## Aim of the task
In the entries below, find each line bearing the string "turned" and copy it.

(Beginning of Provided information)

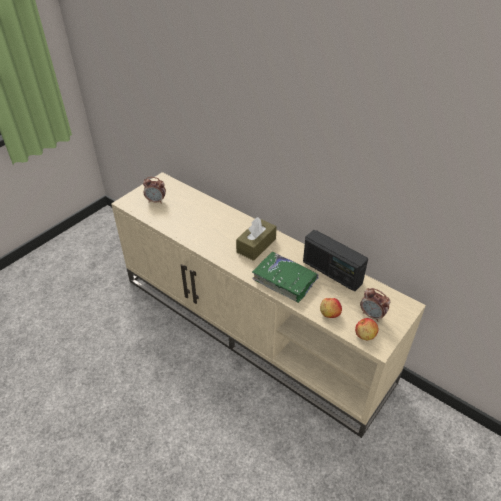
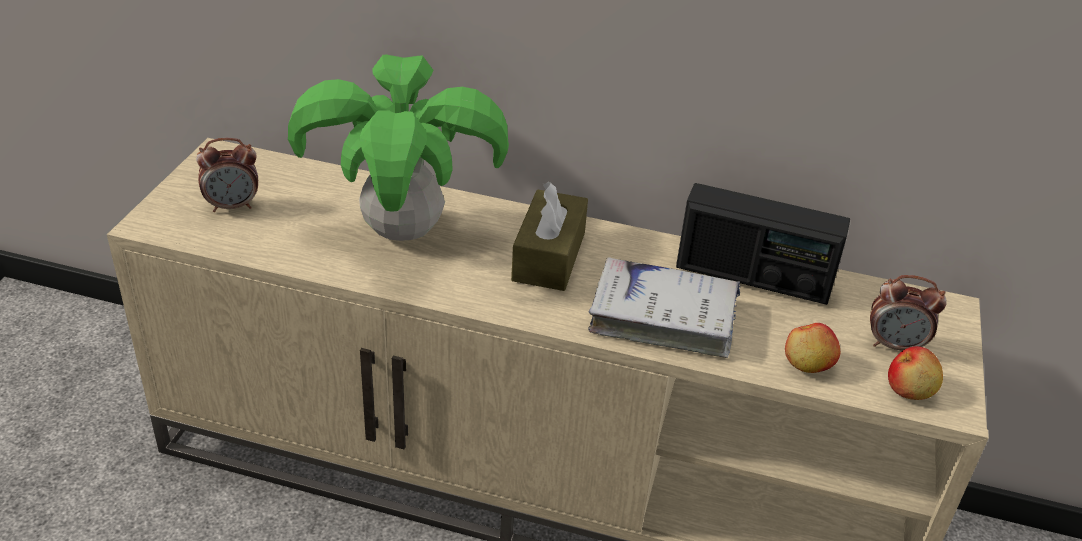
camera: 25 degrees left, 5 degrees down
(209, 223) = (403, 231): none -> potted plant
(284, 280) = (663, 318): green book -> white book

(End of Provided information)
(Beginning of Provided information)

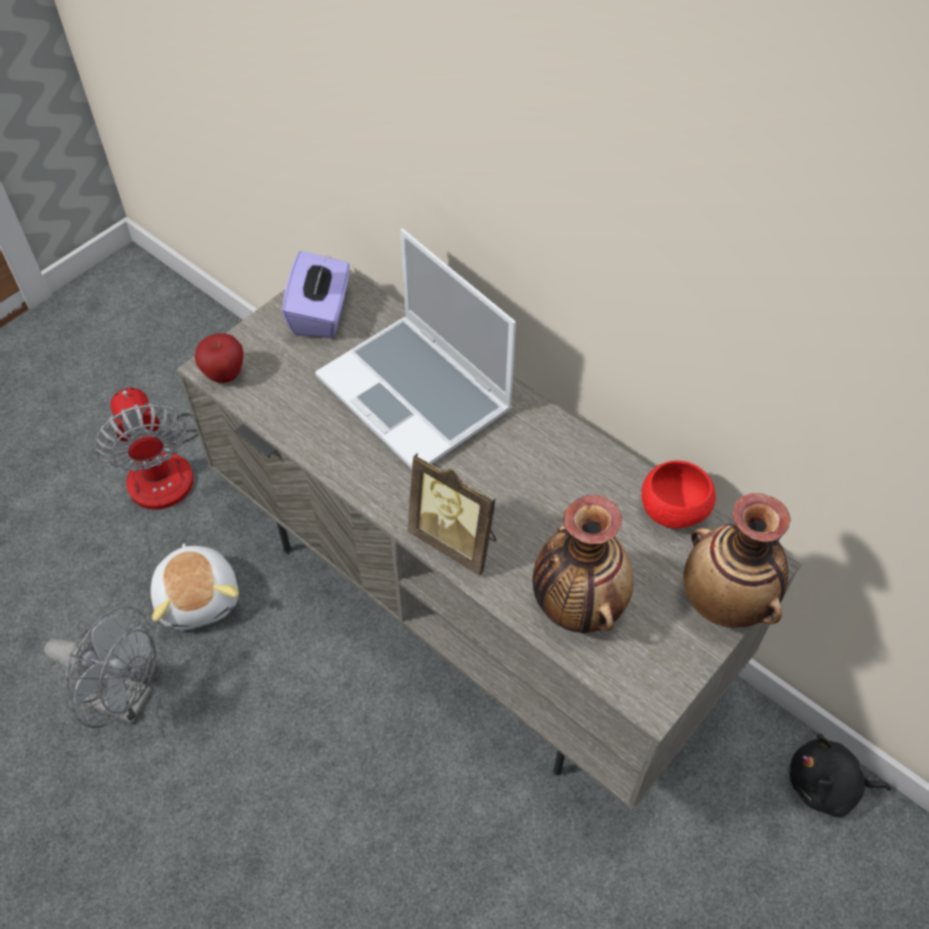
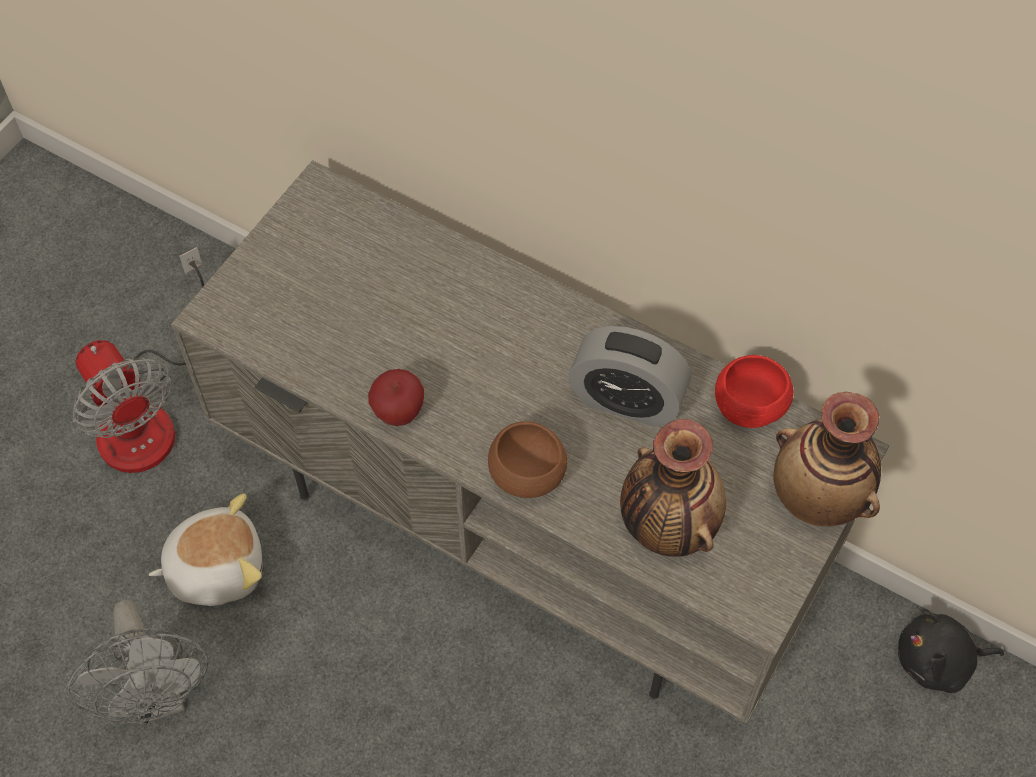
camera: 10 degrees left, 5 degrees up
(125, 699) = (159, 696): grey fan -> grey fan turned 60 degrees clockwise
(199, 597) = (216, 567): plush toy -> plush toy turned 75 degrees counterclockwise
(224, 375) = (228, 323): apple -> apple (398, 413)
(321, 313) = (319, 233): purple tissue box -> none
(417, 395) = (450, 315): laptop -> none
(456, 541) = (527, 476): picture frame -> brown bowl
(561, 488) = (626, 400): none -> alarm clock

(End of Provided information)

## Answer section
(125, 699) = (159, 696): grey fan -> grey fan turned 60 degrees clockwise
(199, 597) = (216, 567): plush toy -> plush toy turned 75 degrees counterclockwise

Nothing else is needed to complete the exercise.